◆ DATA

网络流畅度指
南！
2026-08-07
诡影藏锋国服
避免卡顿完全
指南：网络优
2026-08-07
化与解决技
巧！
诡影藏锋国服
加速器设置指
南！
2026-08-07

◆ TASK BRIEF
Output every line from the entries above without any changes, keeping the original line breaks.

◆ SOLUTION
网络流畅度指
南！
2026-08-07
诡影藏锋国服
避免卡顿完全
指南：网络优
2026-08-07
化与解决技
巧！
诡影藏锋国服
加速器设置指
南！
2026-08-07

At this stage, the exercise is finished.